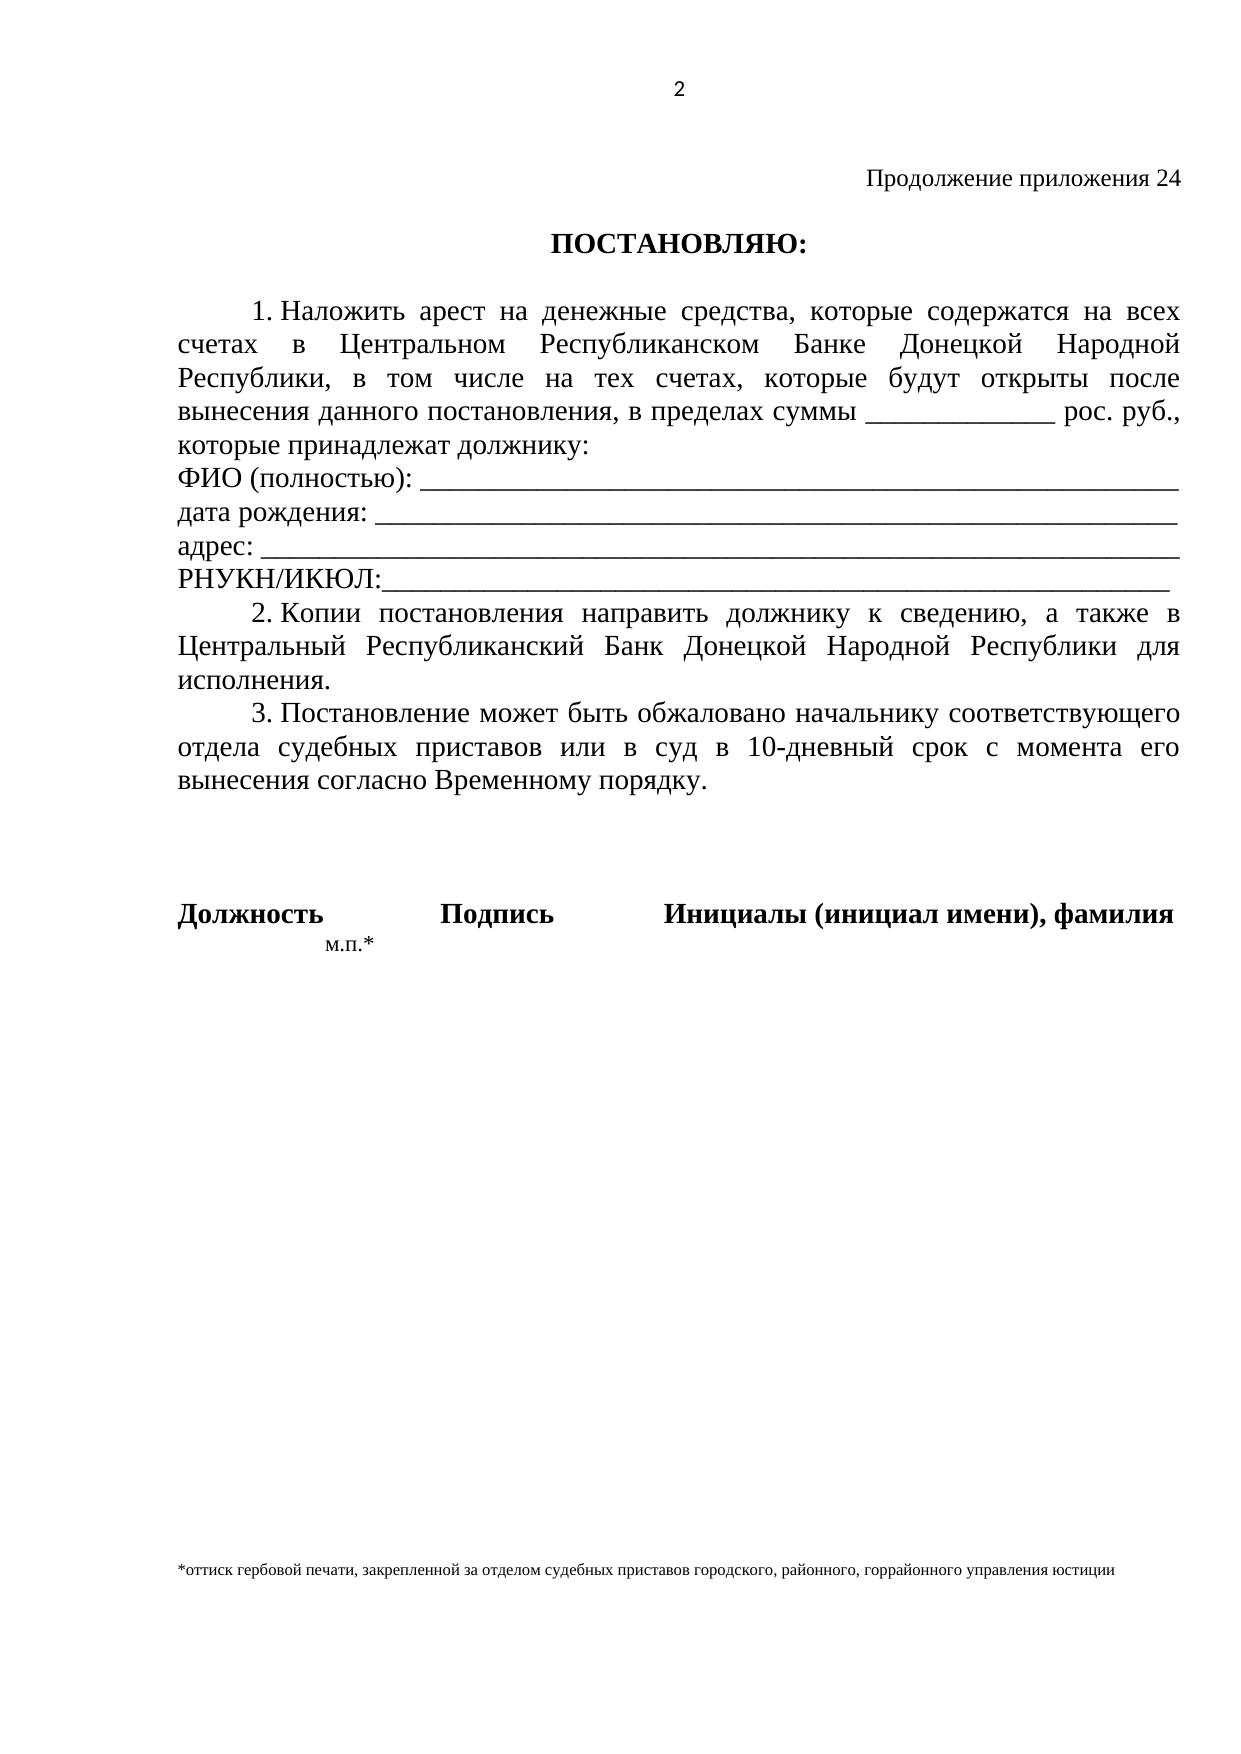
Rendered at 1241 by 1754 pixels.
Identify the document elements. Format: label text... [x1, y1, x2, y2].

text Должность Подпись Инициалы (инициал имени), фамилия [177, 897, 1181, 930]
text Продолжение приложения 24 [252, 163, 1181, 192]
text 3. Постановление может быть обжаловано начальнику соответствующего отдела судебных приставов или в суд в 10-дневный срок с момента его вынесения согласно Временному порядку. [177, 695, 1181, 796]
text дата рождения: _______________________________________________________ [177, 494, 1181, 528]
text 2. Копии постановления направить должнику к сведению, а также в Центральный Республиканский Банк Донецкой Народной Республики для исполнения. [177, 595, 1181, 695]
text *оттиск гербовой печати, закрепленной за отделом судебных приставов городского, районного, горрайонного управления юстиции [177, 1560, 1181, 1579]
text РНУКН/ИКЮЛ:______________________________________________________ [177, 561, 1181, 595]
text ФИО (полностью): ____________________________________________________ [177, 461, 1181, 494]
text м.п.* [177, 930, 1181, 956]
text ПОСТАНОВЛЯЮ: [177, 226, 1181, 259]
text адрес: _______________________________________________________________ [177, 528, 1181, 561]
text 1. Наложить арест на денежные средства, которые содержатся на всех счетах в Центральном Республиканском Банке Донецкой Народной Республики, в том числе на тех счетах, которые будут открыты после вынесения данного постановления, в пределах суммы _____________ рос. руб., которые принадлежат должнику: [177, 293, 1181, 461]
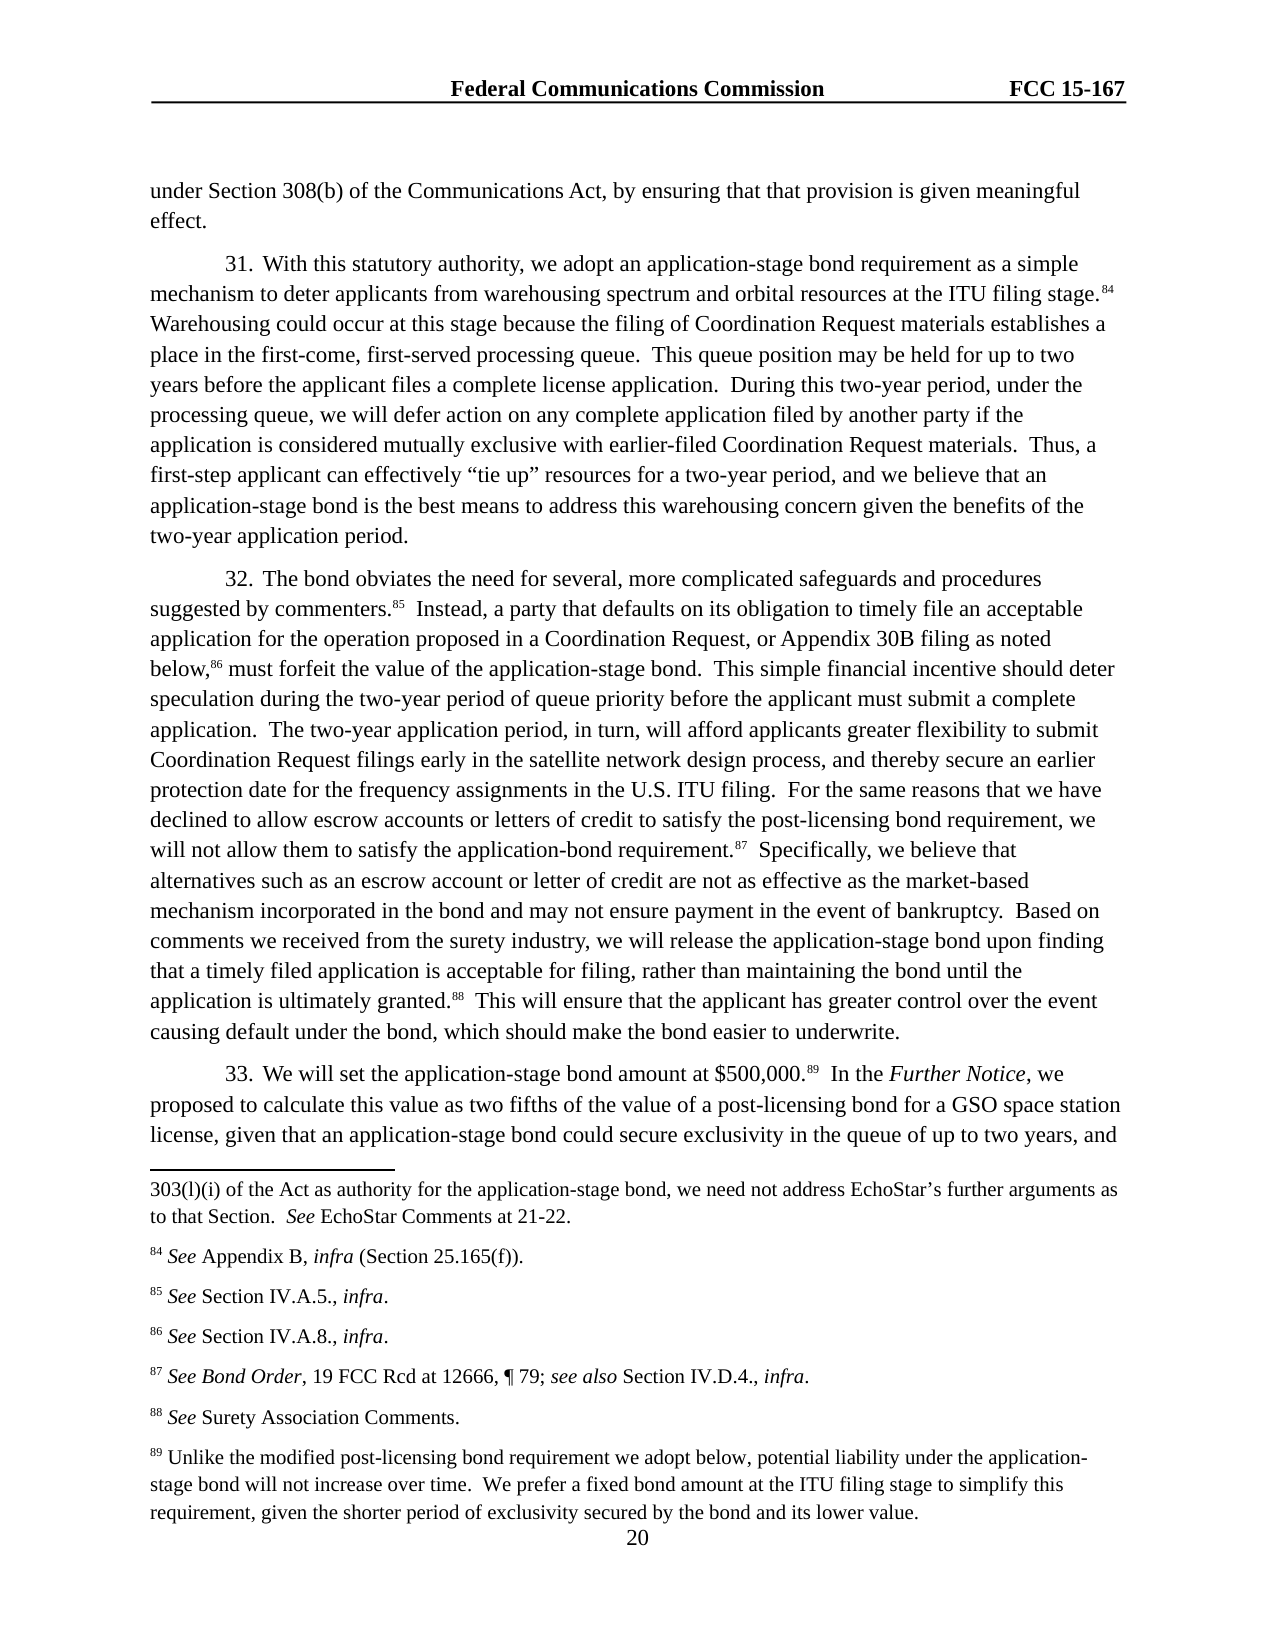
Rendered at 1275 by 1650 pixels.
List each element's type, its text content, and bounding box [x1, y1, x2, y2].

--*--

The problem: Please return every line in the data that includes the string "Rendered".

Answer to the exercise:
Rendered at 1241 by 1754 pixels.
Rendered at 1275 by 1650 pixels.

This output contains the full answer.